Villaraigosa had withheld his support over the way the money would be disbursed, saying he wanted some to be spent replacing two bridges on Terminal Island.
The mayor supported the bill after Lowenthal agreed to have spending overseen by a joint powers authority that would include a mayoral appointee.
The fee pending in the Legislature would come on top of those recently approved by the ports of Long Beach and L.A. to pay for infrastructure improvements within port territory and the retrofitting of diesel truck engines.
The Lowenthal bill had strong support from environmental groups, which were buoyed by the Assembly approval.
“This will be the most significant investment in air quality around our ports that we have ever had,” said Martin Schlageter of the Coalition for Clean Air.

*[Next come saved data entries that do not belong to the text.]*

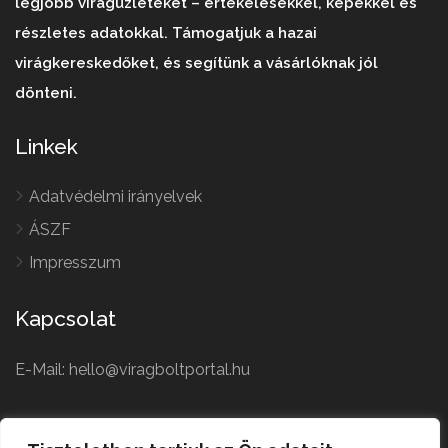
legjobb virágüzleteket – értékelésekkel, képekkel és
részletes adatokkal. Támogatjuk a hazai
virágkereskedőket, és segítünk a vásárlóknak jól
dönteni.
Linkek
Adatvédelmi irányelvek
ÁSZF
Impresszum
Kapcsolat
E-Mail: hello@viragboltportal.hu
French
Polish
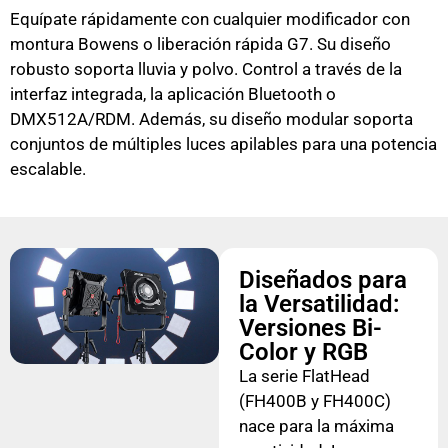
Equípate rápidamente con cualquier modificador con
montura Bowens o liberación rápida G7. Su diseño
robusto soporta lluvia y polvo. Control a través de la
interfaz integrada, la aplicación Bluetooth o
DMX512A/RDM. Además, su diseño modular soporta
conjuntos de múltiples luces apilables para una potencia
escalable.
Diseñados para
la Versatilidad:
Versiones Bi-
Color y RGB
La serie FlatHead
(FH400B y FH400C)
nace para la máxima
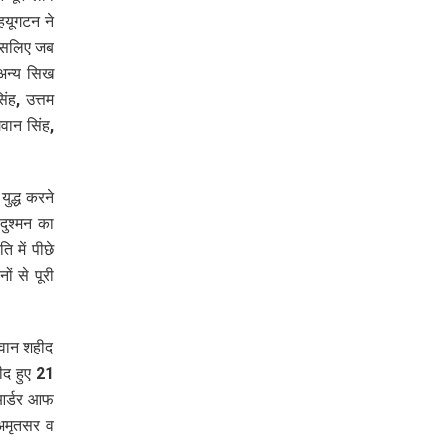
हयूगटन ने
 इसलिए जब
 अन्य सिख
ंह, उत्तम
गवान सिंह,
युद्ध करने
दुश्मन का
 में पीछे
ों से पूरी
जवान शहीद
ीद हुए 21
 आर्डर आफ
 अमृतसर व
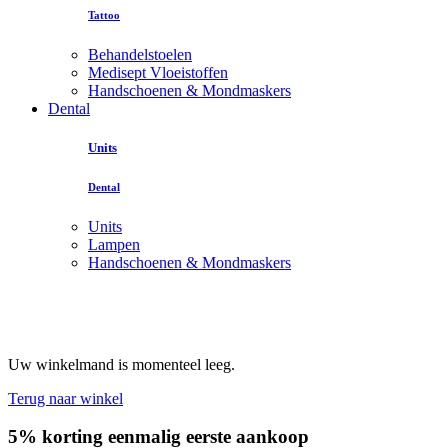
Tattoo
Behandelstoelen
Medisept Vloeistoffen
Handschoenen & Mondmaskers
Dental
Units
Dental
Units
Lampen
Handschoenen & Mondmaskers
Uw winkelmand is momenteel leeg.
Terug naar winkel
5% korting eenmalig eerste aankoop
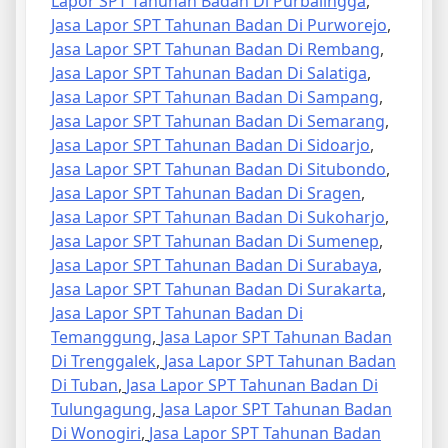
Lapor SPT Tahunan Badan Di Purbalingga
,
Jasa Lapor SPT Tahunan Badan Di Purworejo
,
Jasa Lapor SPT Tahunan Badan Di Rembang
,
Jasa Lapor SPT Tahunan Badan Di Salatiga
,
Jasa Lapor SPT Tahunan Badan Di Sampang
,
Jasa Lapor SPT Tahunan Badan Di Semarang
,
Jasa Lapor SPT Tahunan Badan Di Sidoarjo
,
Jasa Lapor SPT Tahunan Badan Di Situbondo
,
Jasa Lapor SPT Tahunan Badan Di Sragen
,
Jasa Lapor SPT Tahunan Badan Di Sukoharjo
,
Jasa Lapor SPT Tahunan Badan Di Sumenep
,
Jasa Lapor SPT Tahunan Badan Di Surabaya
,
Jasa Lapor SPT Tahunan Badan Di Surakarta
,
Jasa Lapor SPT Tahunan Badan Di
Temanggung
,
Jasa Lapor SPT Tahunan Badan
Di Trenggalek
,
Jasa Lapor SPT Tahunan Badan
Di Tuban
,
Jasa Lapor SPT Tahunan Badan Di
Tulungagung
,
Jasa Lapor SPT Tahunan Badan
Di Wonogiri
,
Jasa Lapor SPT Tahunan Badan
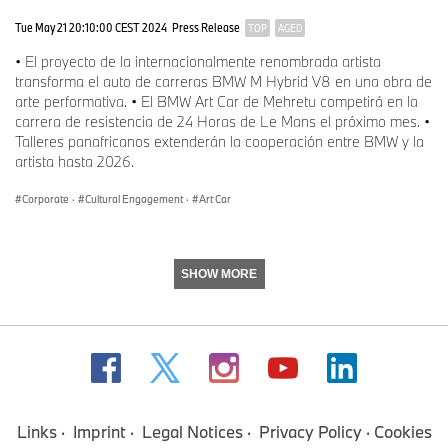
Tue May 21 20:10:00 CEST 2024
Press Release
TOP
AGED
• El proyecto de la internacionalmente renombrada artista
transforma el auto de carreras BMW M Hybrid V8 en una obra de
arte performativa. • El BMW Art Car de Mehretu competirá en la
carrera de resistencia de 24 Horas de Le Mans el próximo mes. •
Talleres panafricanos extenderán la cooperación entre BMW y la
artista hasta 2026.
Corporate
·
Cultural Engagement
·
Art Car
SHOW MORE
Links
Imprint
Legal Notices
Privacy Policy
Cookies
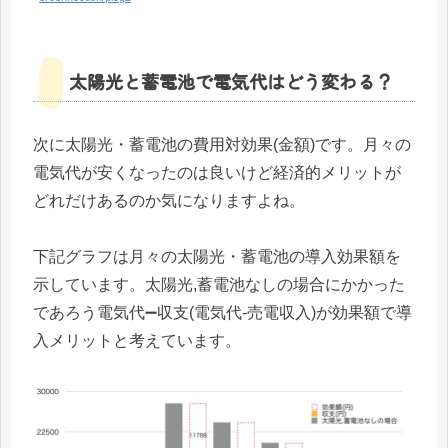
太陽光と蓄電池で電気代はどう変わる？
次に太陽光・蓄電池の費用対効果(金額)です。月々の
電気代が安くなったのは良いけど経済的メリットが
どれだけあるのか気になりますよね。
下記グラフは月々の太陽光・蓄電池の導入効果額を
示しています。太陽光,蓄電池なしの場合にかかった
であろう電気代➖収支(電気代-売電収入)が効果額で導
入メリットと考えています。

Elina Green, project manager for the Long Beach Alliance for Children With Asthma, said that about one in eight children in the city have been diagnosed with asthma and that port pollution contributes to that high rate. Lowenthal’s bill, she said, “is one of the things we’ve been supporting for a long time. All of the mitigation measures we ask for -- even if folks are supportive, it always comes down to money.”
The lengthy list of opponents to the measure includes commodity growers, such as cotton and almond farmers; clothing store chains; electronics manufacturers; and the Chamber of Commerce of Hawaii.
Chamber President Jim Tollefson estimated that 90% of the goods in Hawaii are shipped from the West Coast, most from Long Beach and L.A.
“The cost will be borne by the shipping company,” said Tollefson, “and then it will be passed on to the ultimate consumer -- in this case, the people of Hawaii. In simple terms, it’s about $50 a year for every man, woman and child.”
Times staff writer Patrick McGreevy contributed to this report.